Entries follow. Return each line that contains the word "table".

RECORDED DATA

= = = = =

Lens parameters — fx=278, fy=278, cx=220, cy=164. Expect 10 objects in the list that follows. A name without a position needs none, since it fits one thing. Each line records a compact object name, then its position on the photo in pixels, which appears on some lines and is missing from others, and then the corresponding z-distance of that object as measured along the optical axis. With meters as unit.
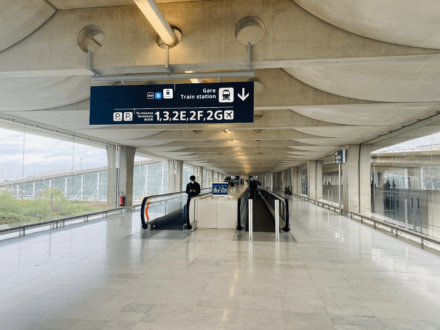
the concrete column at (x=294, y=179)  37.81
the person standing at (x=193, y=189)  11.35
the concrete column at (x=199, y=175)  43.21
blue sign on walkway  12.04
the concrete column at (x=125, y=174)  17.91
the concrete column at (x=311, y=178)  27.27
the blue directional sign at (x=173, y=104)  4.84
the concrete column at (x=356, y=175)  15.71
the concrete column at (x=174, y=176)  29.45
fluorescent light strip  3.59
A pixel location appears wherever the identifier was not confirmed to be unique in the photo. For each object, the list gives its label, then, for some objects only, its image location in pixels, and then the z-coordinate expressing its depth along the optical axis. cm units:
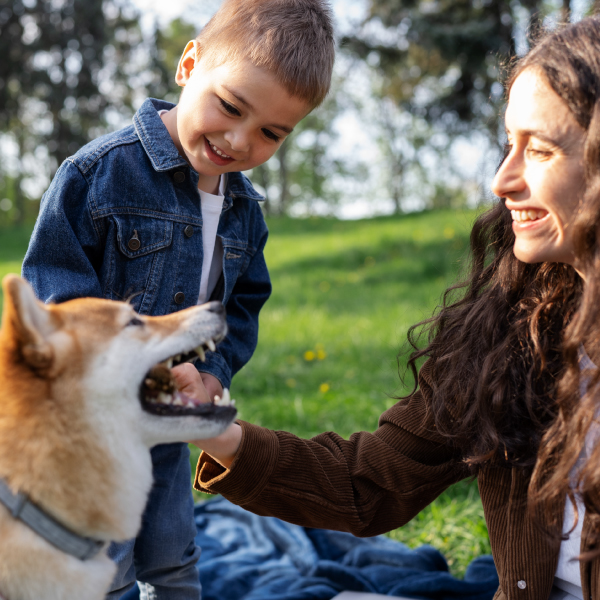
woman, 160
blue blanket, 278
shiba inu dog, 133
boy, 202
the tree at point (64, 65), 1496
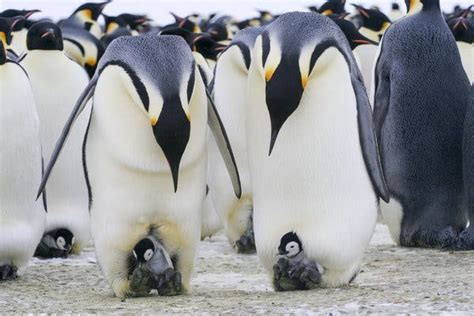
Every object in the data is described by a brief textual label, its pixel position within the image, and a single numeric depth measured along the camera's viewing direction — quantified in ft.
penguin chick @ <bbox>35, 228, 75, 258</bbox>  47.37
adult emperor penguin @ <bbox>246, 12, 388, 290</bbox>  34.78
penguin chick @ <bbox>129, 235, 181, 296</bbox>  34.55
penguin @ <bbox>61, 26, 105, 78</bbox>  70.59
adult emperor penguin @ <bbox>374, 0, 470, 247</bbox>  48.85
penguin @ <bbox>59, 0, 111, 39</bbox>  100.32
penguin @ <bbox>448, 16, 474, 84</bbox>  57.67
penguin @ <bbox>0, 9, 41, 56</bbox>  77.63
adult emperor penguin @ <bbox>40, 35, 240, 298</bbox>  33.73
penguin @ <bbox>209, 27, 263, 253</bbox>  47.93
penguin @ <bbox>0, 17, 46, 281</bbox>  40.42
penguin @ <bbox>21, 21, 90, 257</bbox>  47.93
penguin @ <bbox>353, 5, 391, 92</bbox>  82.74
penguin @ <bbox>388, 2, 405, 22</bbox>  110.05
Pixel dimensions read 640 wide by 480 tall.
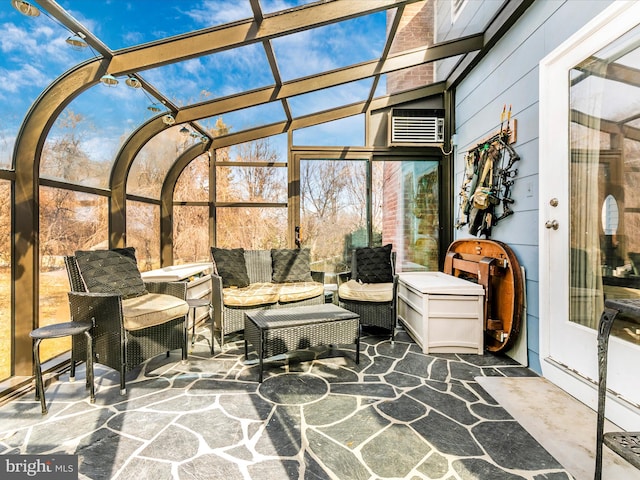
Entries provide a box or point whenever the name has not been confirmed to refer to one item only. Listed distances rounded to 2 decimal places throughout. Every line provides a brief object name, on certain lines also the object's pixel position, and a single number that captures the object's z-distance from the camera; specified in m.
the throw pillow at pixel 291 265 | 4.20
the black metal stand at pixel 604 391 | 1.23
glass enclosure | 2.43
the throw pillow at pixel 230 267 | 3.79
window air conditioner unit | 4.57
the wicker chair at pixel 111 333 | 2.35
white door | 1.91
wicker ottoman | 2.62
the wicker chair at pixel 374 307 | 3.48
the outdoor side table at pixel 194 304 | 3.29
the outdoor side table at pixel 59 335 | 2.08
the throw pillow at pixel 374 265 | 4.03
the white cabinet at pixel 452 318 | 3.10
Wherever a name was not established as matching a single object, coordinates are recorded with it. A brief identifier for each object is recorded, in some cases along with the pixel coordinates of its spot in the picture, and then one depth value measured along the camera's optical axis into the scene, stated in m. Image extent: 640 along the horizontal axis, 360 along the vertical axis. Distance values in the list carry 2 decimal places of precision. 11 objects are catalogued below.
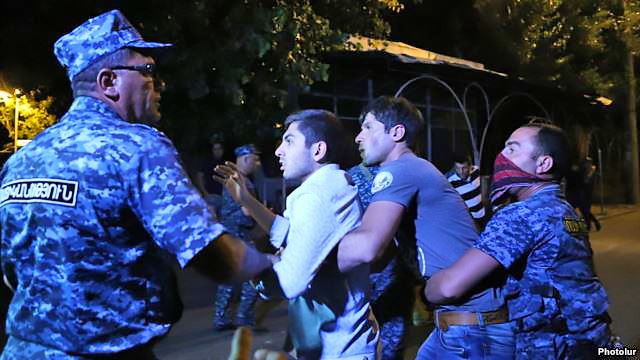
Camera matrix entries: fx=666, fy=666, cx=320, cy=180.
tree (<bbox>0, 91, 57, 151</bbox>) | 8.34
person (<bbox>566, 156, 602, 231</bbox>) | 13.73
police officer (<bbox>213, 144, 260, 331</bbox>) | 6.30
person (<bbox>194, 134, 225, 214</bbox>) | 7.96
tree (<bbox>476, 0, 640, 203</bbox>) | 19.81
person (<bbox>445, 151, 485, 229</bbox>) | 7.77
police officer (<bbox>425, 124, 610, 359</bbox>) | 2.44
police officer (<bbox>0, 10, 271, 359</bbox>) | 1.67
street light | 8.14
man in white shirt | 2.22
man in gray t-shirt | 2.60
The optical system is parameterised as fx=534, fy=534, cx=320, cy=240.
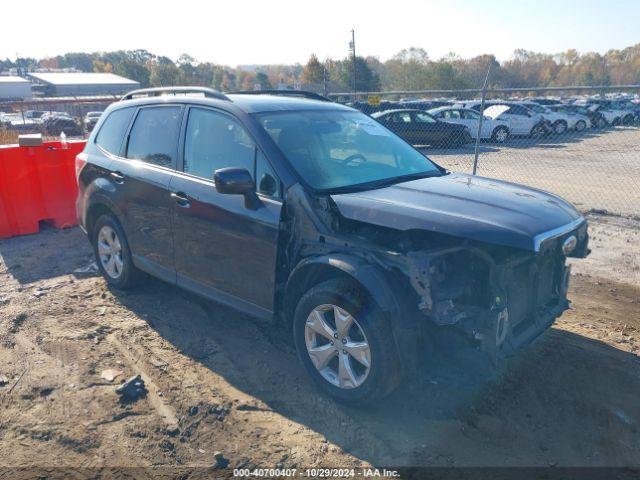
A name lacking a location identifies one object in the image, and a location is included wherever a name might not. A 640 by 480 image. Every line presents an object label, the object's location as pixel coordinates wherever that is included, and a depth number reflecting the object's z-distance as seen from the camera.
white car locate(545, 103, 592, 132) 26.53
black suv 3.21
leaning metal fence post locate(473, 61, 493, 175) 7.64
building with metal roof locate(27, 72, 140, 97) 60.88
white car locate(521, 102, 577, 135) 24.06
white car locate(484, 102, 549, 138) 21.77
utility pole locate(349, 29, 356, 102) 31.08
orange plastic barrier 7.50
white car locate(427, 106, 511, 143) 21.48
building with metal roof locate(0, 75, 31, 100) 57.88
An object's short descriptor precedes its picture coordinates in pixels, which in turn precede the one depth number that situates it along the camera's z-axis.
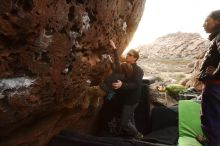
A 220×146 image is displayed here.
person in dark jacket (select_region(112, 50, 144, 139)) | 4.61
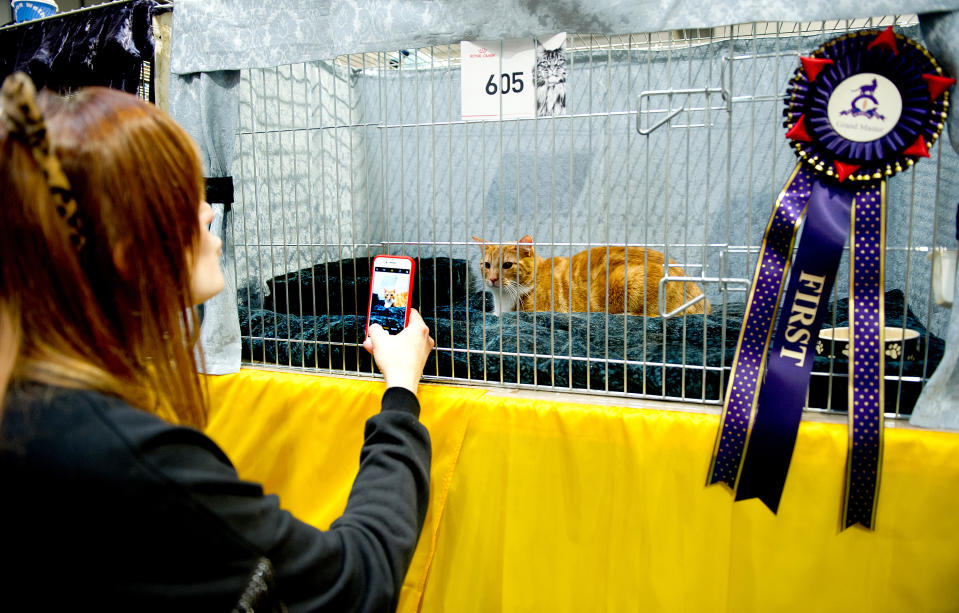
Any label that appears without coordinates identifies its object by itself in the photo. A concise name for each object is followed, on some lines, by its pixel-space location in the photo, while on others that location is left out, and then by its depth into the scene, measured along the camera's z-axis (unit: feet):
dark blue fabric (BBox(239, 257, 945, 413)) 3.87
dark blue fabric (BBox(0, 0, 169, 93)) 5.37
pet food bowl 4.04
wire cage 4.04
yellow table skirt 3.17
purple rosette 3.02
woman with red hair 1.44
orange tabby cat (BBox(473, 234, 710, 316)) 6.25
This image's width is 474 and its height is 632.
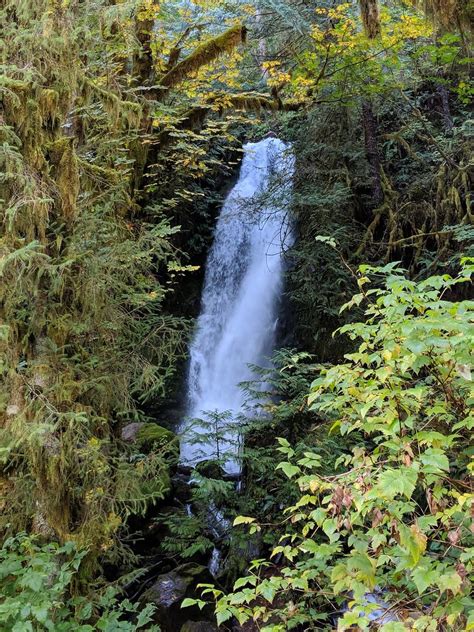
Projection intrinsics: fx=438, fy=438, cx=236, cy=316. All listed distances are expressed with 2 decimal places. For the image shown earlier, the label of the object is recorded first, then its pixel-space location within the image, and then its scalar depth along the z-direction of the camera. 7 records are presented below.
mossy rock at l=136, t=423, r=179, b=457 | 7.55
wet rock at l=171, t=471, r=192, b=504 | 6.89
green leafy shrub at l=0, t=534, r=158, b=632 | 2.59
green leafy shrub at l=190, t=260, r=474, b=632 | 1.75
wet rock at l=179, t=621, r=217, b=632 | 4.47
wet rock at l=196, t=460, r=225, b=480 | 6.49
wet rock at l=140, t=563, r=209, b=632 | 4.61
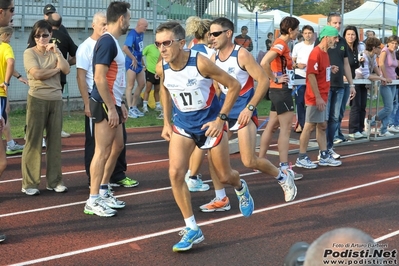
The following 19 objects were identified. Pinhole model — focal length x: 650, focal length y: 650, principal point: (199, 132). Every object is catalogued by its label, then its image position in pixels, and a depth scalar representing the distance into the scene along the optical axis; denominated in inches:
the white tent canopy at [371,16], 1112.1
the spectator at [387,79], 508.7
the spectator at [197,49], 317.5
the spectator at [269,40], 843.8
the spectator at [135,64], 591.0
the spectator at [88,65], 299.6
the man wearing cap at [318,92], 366.9
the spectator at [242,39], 552.3
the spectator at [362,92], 508.7
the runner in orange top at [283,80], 336.8
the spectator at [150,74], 634.8
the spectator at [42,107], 303.9
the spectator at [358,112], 507.5
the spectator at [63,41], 399.9
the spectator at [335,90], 410.3
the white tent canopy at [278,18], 1198.0
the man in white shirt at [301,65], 491.5
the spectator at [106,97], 265.6
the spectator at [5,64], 289.4
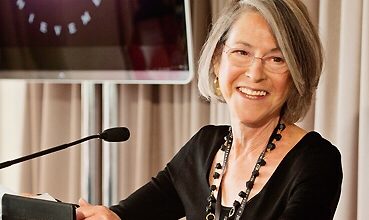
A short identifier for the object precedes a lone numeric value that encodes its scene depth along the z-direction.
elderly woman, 1.80
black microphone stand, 1.77
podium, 1.58
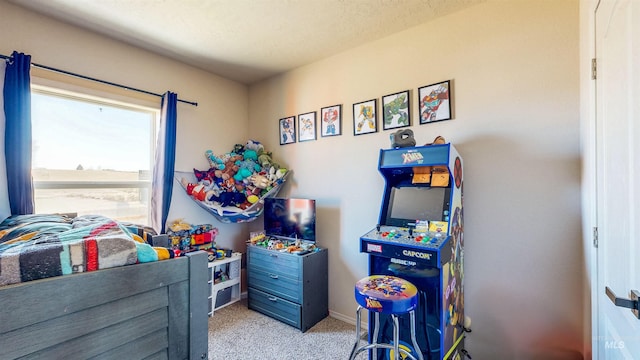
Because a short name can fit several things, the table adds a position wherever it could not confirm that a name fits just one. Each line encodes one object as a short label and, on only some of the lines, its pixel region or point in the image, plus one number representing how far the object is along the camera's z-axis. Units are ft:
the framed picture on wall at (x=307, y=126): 9.46
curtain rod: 6.65
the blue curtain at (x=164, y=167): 8.61
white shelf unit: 9.04
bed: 2.63
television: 8.71
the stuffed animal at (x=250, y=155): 10.43
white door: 2.69
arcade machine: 5.02
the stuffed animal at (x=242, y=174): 9.95
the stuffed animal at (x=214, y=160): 10.19
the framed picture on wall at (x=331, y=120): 8.79
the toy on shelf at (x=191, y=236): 8.84
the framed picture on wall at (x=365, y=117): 8.03
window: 7.04
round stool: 4.18
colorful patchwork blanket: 2.73
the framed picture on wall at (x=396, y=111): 7.43
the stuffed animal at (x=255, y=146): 10.67
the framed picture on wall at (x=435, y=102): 6.77
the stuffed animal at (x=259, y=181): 9.78
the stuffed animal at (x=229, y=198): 9.62
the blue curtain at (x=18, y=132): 6.15
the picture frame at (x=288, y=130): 10.06
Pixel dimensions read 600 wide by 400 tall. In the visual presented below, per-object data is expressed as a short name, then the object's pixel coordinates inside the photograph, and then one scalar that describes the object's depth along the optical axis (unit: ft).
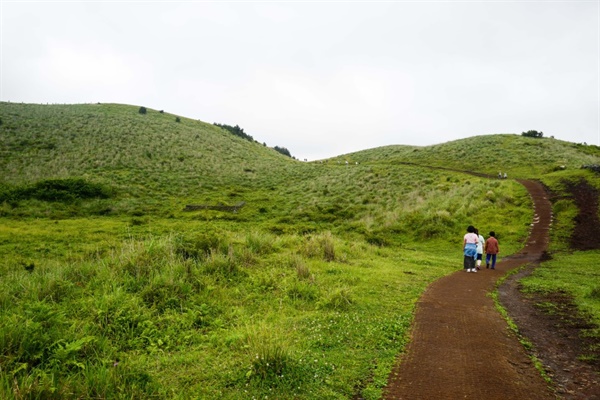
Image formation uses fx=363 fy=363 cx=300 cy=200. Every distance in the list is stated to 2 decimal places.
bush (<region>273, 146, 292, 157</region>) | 399.28
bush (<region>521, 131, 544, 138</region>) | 234.99
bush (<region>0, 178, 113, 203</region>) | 98.07
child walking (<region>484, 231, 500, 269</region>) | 51.88
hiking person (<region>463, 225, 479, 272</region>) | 48.83
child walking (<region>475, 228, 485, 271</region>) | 50.73
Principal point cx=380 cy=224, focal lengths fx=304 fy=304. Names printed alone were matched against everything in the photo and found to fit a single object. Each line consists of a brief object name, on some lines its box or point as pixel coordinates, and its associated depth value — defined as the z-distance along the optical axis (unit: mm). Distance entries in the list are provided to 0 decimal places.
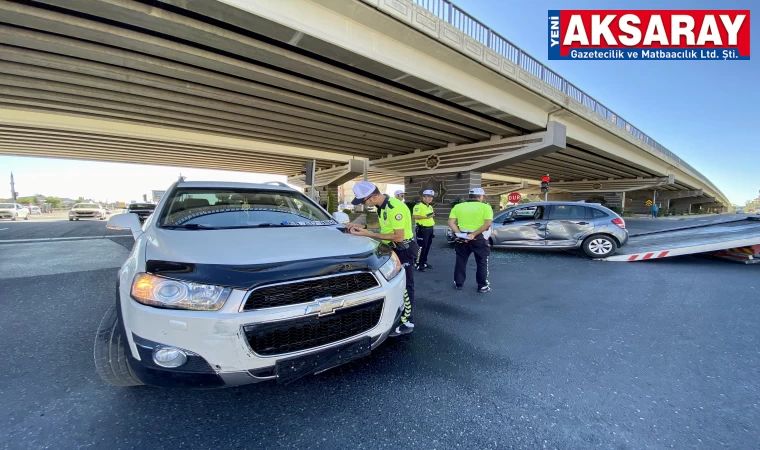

= = = = =

SOLUTION TO THIS EXERCISE
the outdoor side table at pixel 194 304 | 3.29
the outdoor side table at pixel 59 335 | 2.08
yellow table skirt 3.17
Because a short name can fit several things, the table adds a position wherever it could not confirm that a name fits just one. Each line encodes one object as a short label and, on only some of the lines, its pixel region or point in the image, plus one number representing how far the object is along the camera's z-axis. Units are ft:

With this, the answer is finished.